A: Our findings have two key practical applications:
- LP-FT for language models: LP-FT is an effective method for fine-tuning language models, as it minimizes changes to valuable pre-trained features.
- Enhancing calibration: We recommend combining LP-FT with temperature scaling to improve calibration.
To demonstrate practical effectiveness, we conducted experiments using the PubMed 20k medical dataset [2], as detailed in Section 7.4.7 and Table 16 of the Appendix. This example provides concrete scenarios for practitioners to apply LP-FT in real-world settings.
[1] Ananya Kumar, Aditi Raghunathan, Robbie Matthew Jones, Tengyu Ma, and Percy Liang. Fine-tuning can distort pretrained features and underperform out-of-distribution. In International Conference on Learning Representations, 2022.
[2] Franck Dernoncourt and Ji Young Lee. Pubmed 200k rct: a dataset for sequential sentence classification in medical abstracts, 2017.

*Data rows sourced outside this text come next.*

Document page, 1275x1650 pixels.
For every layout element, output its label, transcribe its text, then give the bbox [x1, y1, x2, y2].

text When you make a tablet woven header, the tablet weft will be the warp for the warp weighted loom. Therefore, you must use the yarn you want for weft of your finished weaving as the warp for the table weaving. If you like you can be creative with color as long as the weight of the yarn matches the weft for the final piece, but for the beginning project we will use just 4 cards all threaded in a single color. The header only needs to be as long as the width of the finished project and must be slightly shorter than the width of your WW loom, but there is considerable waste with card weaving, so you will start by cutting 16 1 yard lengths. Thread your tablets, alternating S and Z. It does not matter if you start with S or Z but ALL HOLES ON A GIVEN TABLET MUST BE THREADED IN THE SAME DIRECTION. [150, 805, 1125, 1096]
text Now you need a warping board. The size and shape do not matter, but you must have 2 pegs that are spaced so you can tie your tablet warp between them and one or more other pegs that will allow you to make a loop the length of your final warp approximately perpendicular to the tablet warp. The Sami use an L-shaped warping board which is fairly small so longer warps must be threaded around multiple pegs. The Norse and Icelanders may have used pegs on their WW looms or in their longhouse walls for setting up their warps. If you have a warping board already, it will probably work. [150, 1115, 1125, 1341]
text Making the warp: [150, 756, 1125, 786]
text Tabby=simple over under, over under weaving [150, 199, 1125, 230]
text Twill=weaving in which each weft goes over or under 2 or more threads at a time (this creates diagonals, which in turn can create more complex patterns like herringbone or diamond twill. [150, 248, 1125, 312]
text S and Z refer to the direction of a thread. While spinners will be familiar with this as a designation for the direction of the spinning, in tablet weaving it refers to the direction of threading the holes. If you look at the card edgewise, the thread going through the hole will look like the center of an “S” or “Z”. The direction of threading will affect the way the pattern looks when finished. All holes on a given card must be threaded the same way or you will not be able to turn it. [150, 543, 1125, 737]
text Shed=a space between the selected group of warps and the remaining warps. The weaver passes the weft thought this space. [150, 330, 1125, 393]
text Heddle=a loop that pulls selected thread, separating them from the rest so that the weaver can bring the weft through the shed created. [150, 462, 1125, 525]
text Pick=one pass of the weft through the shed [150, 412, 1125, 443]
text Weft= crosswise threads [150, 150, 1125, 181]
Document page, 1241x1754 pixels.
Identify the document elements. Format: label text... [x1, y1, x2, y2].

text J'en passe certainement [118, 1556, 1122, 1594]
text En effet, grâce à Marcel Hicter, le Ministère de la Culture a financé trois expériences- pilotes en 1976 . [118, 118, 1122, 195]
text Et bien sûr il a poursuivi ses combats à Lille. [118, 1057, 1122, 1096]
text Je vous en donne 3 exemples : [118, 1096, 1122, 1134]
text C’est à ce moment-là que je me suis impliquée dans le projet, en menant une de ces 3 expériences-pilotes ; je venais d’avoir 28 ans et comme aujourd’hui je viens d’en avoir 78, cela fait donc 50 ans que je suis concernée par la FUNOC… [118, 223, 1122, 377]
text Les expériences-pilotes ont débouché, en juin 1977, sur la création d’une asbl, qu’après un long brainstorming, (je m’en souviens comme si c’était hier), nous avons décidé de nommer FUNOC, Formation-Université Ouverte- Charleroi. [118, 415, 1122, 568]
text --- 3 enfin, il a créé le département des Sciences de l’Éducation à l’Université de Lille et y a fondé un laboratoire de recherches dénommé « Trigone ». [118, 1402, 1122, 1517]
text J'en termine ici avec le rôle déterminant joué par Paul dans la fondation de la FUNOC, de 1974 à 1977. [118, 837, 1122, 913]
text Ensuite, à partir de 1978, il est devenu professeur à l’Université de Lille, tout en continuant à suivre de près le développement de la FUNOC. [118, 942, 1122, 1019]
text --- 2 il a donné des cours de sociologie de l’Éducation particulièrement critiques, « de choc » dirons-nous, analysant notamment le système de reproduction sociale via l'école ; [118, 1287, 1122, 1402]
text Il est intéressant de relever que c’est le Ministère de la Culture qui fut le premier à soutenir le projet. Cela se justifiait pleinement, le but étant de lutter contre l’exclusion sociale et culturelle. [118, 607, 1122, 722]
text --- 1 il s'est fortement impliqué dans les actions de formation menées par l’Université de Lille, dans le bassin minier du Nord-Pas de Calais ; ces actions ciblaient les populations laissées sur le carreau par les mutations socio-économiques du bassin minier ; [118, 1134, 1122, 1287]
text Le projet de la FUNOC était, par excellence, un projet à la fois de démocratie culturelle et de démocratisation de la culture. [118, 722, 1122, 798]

LGTM, I will keep 7 for now.
Thank you for reviewing our rebuttal. We are glad that we were able to address your concerns. We appreciate your support.
Dear AC and reviewers;
We are concerned because we have not yet received a response from the reviewers and have heard that discussions between reviewers and authors have already started on other papers. We have responded to all of the reviewers' perfectly and additional experiments have supported our theory. Therefore, we believe that all of the reviewer's concerns have been addressed.
This paper uses NTK theory to analyze the training dynamics of the two-stage “linear probing then fine-tuning” (LP-FT) method, and tries to explain why LP-FT consistently outperforms LP or FT alone for both ID and OOD data. This analysis decomposes the NTK matrix into two components, highlighting the importance of the linear head norm alongside the prediction accuracy at the start of the FT stage.
The reviewers agree that this paper presents a solid theoretical contribution. The empirical evidence adds to the contribution of this paper.
The concerns mentioned by the reviewers are mostly about the presentations. A reviewer asked for experiments on additional models, and the results on T5 model were added during the discussion period. The same applies to SQuAD, which also strengthened the generalizability of the finding.